# plastic clips/tabs 4 armrest broke



## jnhalstead (Feb 2, 2006)

well a week after I got the altima (used 03 wit' 43k) the plastic tab for the top armest compartment broke...was no biggie cause a screw holds it in....

dis mornin' at the car wash...the clip for the compartment under the radio/ac controls breaks so now the door stays open.....and looks like a project to fix...

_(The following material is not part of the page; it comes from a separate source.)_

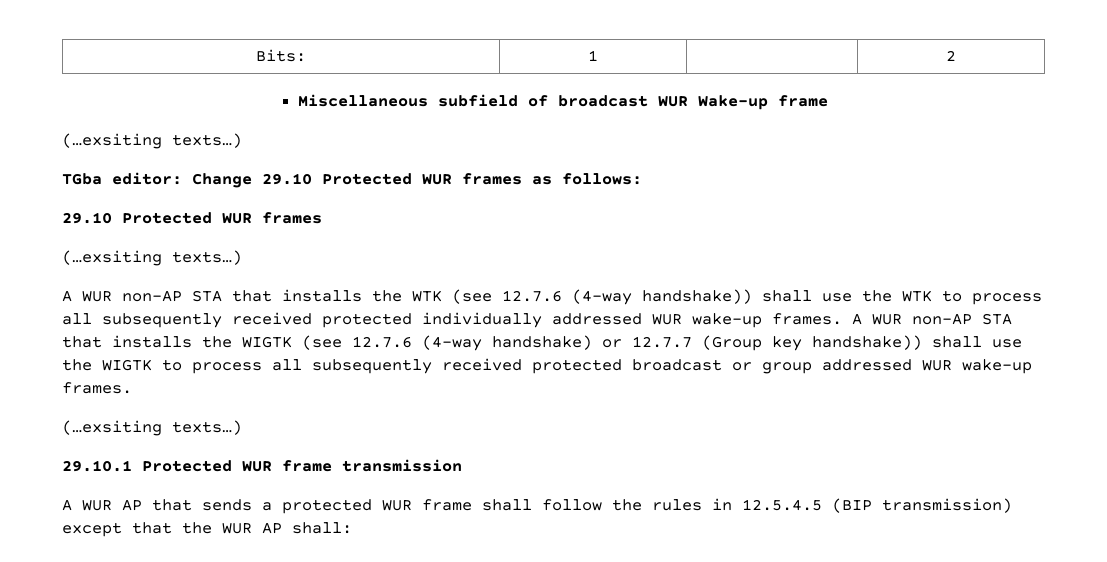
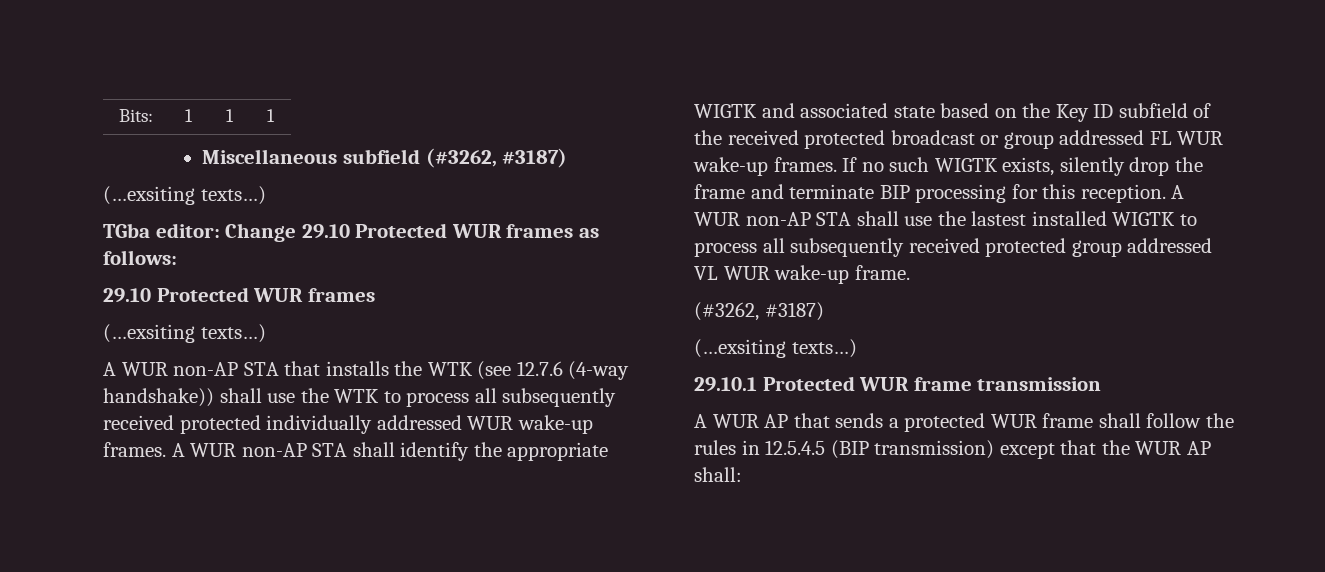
[946,50,956,61] | 2 -> [225,109,234,122] [266,109,275,122] 1 | 1
[527,95,828,110] of broadcast WUR Wake-up frame -> [425,148,568,168] (#3262, #3187)
[62,335,1022,351] [62,359,92,371] that installs the WIGTK (see 12.7.6 (4-way handshake) or 12.7.7 (Group key handshake)) shall use the -> [352,442,609,461] [694,103,1212,122] [694,130,1224,149] [693,157,1203,176] [694,184,1185,203] [694,211,1107,226] shall identify the appropriate WIGTK and associated state based on the Key ID subfield of the received protected broadcast or group addressed FL WUR wake-up frames. If no such WIGTK exists, silently drop the frame and terminate BIP processing for this reception. A WUR non-AP STA shall use the lastest installed
[632,359,1032,374] [62,382,132,394] broadcast or group addressed WUR wake-up frames. -> [1071,238,1213,257] [694,265,910,284] [694,302,824,321] group addressed VL WUR wake-up frame. // (#3262, #3187)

any1 else run2 similar problems....


----------



## cdmorenot (Dec 22, 2005)

jnhalstead said:


> well a week after I got the altima (used 03 wit' 43k) the plastic tab for the top armest compartment broke...was no biggie cause a screw holds it in....
> 
> dis mornin' at the car wash...the clip for the compartment under the radio/ac controls breaks so now the door stays open.....and looks like a project to fix...
> 
> any1 else run2 similar problems....


ouch...! .. that's a bitch.. i had it replaced at the dealer but i know it is a project...anyway you can fix it with crazy glue or somethinggggggggg ???????


----------



## WATSON1 (Jul 9, 2005)

Duct tape. It fixes everything. OK, not really, I think you can get the parts to fix it at the dealer. Parts are cheap, but if you have them do it it'll cost a little. May be worth the trouble though.


----------



## jnhalstead (Feb 2, 2006)

*hmmm*

I knew u 2 would be the 1st to reply....


thanks guys....does dat lil clip dat holds the door actually have a part #?

I'm all about tearin' out the center console and replacin' it myself if I can actually buy the clip.


----------



## WATSON1 (Jul 9, 2005)

I'm thinking the part # is 969338J000, if it's the clip I'm thinking it is. Better be ready to pay up also, that thing costs under a buck


----------



## jnhalstead (Feb 2, 2006)

it's all of 60cent...man...gotta go c bout a loan on dat one.

u happen to know the part # of the tab for the top armrest piece...gonna go buy one might as well buy both...

thanks


----------



## jnhalstead (Feb 2, 2006)

went to the dealership yesterday...got both pieces, the pushpin for the door under the ac controls was $1.20 and then the tab to open the armrest was like 6 I believe....total came to 8.25 for 2 tiny lil plastic pieces...wow....

instal of the pushpin under the ac was easier than I thought...b4 rippin' da center console out I figured I try to pry it out wit' a small flathead srewdriver...it popped right out...and thus the other slid right in...


good lookin' out guys


----------